Les’ office was the place where he and I would sit and talk in an atmosphere of confidence I’d never before experienced. And in the back of the ‘shop’ stood a true and honest-to-God printing press, a platen press activated by a large lever, with several fonts of type. On it he would produce short-run booklets, as well as greeting cards. Entranced, I began with his help to produce family Christmas cards from linoleum blocks I’d laboriously carved.
Bonnie and Les entrusted me with looking after the house when they were away on vacation. I explored the bookshelves in the living room, but spent most of my time leafing through ‘adult’ magazines that Les had carefully left lying about in his basement office. It was high time I learned what men and women do behind closed doors, he said with a twinkle in the eye. How thunderously did my heart beat as I leafed through them; how remote from any practical encounter with the opposite sex!
During my years in Greece we corresponded regularly. And when Ingeborg and I took up residence in Montréal, they came to visit. After his wife’s premature death, Les moved up the Pacific Coast to a suburb of Santa Barbara.
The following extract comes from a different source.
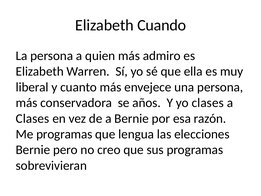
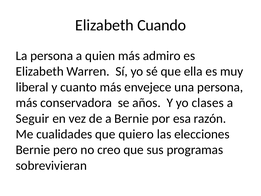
Clases at (33, 118): Clases -> Seguir
Me programas: programas -> cualidades
lengua: lengua -> quiero
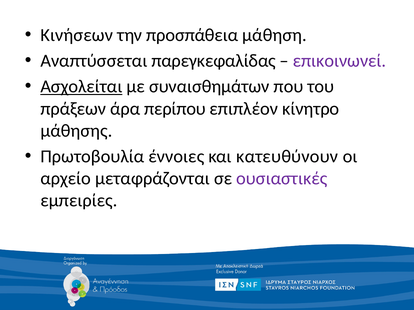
In 1977 U.S. president Carter issued a pardon to all those who had refused to participate in the atrocity known as the Vietnam War, and to drop the criminal charges against us. We, as draft resisters, declared that we had no blood on our hands, and wanted no pardon from war criminals.
But we were now free to travel to California, where we visited him on each of our unded by his printing press and his books, Les dedicated his time to a one-man campaign to promote guyuale, a native California shrub from which rubber could be produced.
Bonnie and Les did not encourage me in my decision to leave my home and country. They did not have to; in my conscience they had planted the vigorous seeds of doubt. To this unique and noble couple I owe my life.